Fact, Fiction and Feeling
I’m thinking now that I’ll try again to write both about my father and about Joyce, using the essay form I admire. However, it might make sense to make them fictional characters at some point, twist some facts and details, layer some composites. Fictionalizing people and events might provide a conscious perspective, without losing that quickening, the essence of the models, the breathing people as you perceived them.

It’s strange to deliberate over how to write about people you love. It sounds too calculated. You might think the best way is simply to let it out, to gush, to let the sobs show in the lines. There is emotional value there, surely, but here I’m talking about the finer construction: to get at your honest feelings—past the first juddering of shock, despair, loss—you need to probe, to ponder, to position and reposition your points. I think we owe that care to the memory of our subjects, whatever the cost of the honesty.

Emotional Writing Can Cut the Cake (But It’s Not Always Sweet)

Channeling emotion to drive your creative writing can be a two-way street: Writing fueled by emotion can pulse with the power of realness, show broken skin or broken heart; it’s where you write from being in the game, rather than watching it. But writing from a personal current can also produce florid overwriting, work that’s colored by mawkish hues, or even blindly inaccurate prose that freezes on a fixed point of view. I think focused, emotional writing can smack a ringing bell, but that misdirected emotion in writing can dilute its strengths, making it merely personal.

I was thinking these things because I’m down in my Southern California home town, staying with my parents for a bit. In the last year, my 92-year-old father has fallen deeper into his advanced Alzheimer’s, and is now mostly confined to a bed, only “rising” by means of a hoist that has to be operated by two people to maneuver him into a wheelchair. But he’s still at home, still sloppily able to feed himself, still brightening when people enter his room and greet him, though he’s likely as not to not recognize the greeter.

I’ve written about his condition before, when his diminished capacity wasn’t as advanced, but lately he’s turned a corner, and even if his body lingers, his mind is becoming more ghostly, his world a small, small corner, with dimming light. I again want to write about my father, want to write again about how I never truly knew what he wanted, what his aspirations were, whether he judged his life a good one, if he even did pause to judge it.
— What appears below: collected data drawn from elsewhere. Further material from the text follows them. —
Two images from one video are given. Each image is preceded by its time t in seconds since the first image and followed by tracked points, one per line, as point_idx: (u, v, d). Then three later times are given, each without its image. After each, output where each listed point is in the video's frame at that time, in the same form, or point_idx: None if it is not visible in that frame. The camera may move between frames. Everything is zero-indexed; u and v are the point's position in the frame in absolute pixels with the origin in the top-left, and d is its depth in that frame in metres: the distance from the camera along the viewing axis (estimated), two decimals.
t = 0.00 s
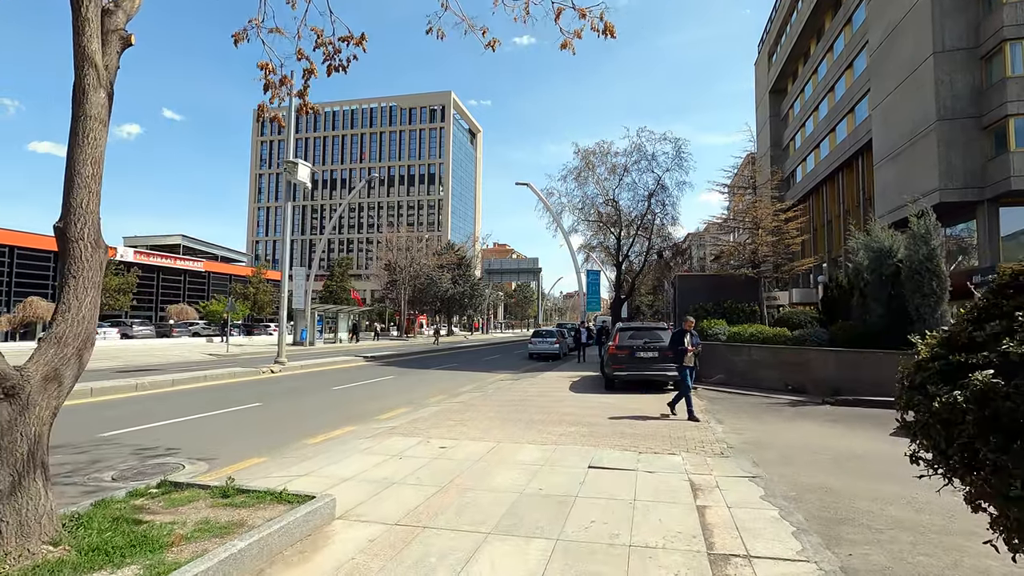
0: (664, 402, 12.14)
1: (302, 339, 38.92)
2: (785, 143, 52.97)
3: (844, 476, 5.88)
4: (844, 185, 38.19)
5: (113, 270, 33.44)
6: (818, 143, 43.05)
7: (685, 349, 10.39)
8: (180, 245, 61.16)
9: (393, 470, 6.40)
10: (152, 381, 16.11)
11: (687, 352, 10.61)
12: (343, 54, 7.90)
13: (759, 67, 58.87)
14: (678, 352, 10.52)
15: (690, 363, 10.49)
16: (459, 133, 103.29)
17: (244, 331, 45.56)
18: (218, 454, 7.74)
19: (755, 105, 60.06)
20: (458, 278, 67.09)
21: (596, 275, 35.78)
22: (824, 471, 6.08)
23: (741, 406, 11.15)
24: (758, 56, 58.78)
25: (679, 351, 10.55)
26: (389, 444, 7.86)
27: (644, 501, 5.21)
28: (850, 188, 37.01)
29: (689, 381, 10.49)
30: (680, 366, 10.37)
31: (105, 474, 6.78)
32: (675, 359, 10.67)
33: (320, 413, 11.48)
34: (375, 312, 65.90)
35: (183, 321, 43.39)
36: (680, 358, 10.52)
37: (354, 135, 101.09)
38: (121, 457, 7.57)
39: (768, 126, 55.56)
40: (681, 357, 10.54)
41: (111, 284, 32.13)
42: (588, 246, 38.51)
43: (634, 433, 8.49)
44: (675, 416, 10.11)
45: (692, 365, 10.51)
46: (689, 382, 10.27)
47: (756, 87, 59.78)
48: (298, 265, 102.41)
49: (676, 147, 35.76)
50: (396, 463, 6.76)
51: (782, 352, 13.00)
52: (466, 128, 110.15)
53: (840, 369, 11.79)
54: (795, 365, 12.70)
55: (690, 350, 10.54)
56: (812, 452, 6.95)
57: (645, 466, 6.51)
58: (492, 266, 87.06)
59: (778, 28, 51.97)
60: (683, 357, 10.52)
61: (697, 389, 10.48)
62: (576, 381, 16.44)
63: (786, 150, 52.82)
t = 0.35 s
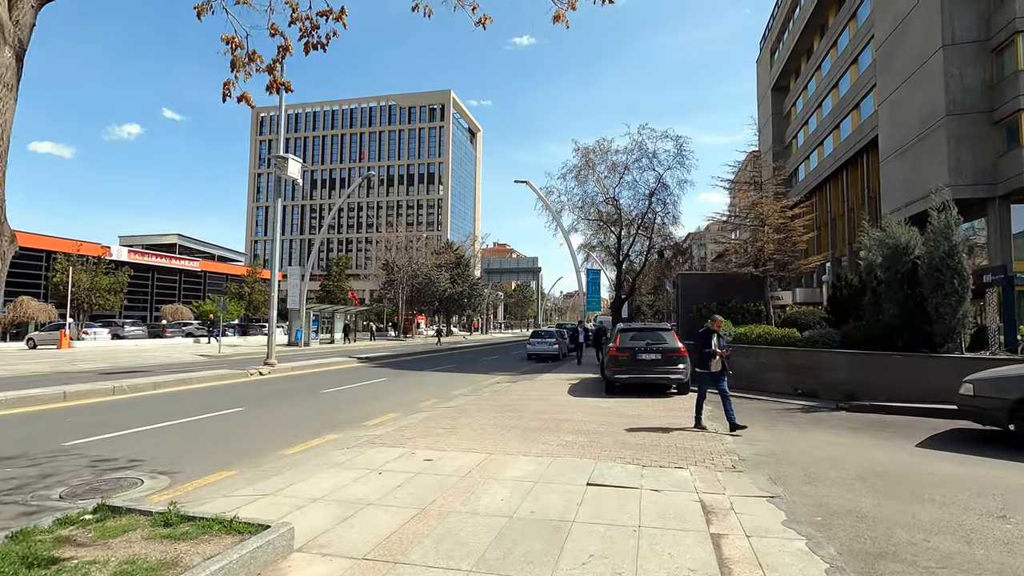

Fathers and Sons, Arms Linked, Arm’s Length
I’ve previously touched upon how my father’s manner resembles mine in some ways: a person quick to make a joke, but in the joking also perhaps making a space between himself and others, perhaps more comfortable with a certain distance. I know that is true of myself, but I don’t absolutely know if it’s true of my father, because I never felt intimate enough with him to probe. I know he’s always been a warm man, a reliable caretaker of my siblings and mom, a war veteran, a guy who taught me, to my great pleasure, to play baseball and basketball. But those are thrown-off evaluations, resume-writing; the core of the man is elusive to me.

So, my father, diapered, his country now a small bed, the tv on to keep him “company,” attended by my valiant, near-blind mother, at 87, herself slowing to time’s great watch. And I want to write about it, with emotion, but accurately, with the precision my father is entitled to, not to force anyone (or myself) to feel my discomfort, but just to write with the deserved passion that testifying about someone’s life requires, without twisting the words to torque feelings.

An aside: I’ve been reading my friend Jule Kucera’s blog, where she is recounting the early days with her husband Trent, some years before his untimely death. Her writing is frank, revelatory, vivid and sometimes embarrassing. And undoubtedly painful for her; I can feel its emotional power—and yet there’s still a writerly sensibility and restraint. I appreciate Jule’s model.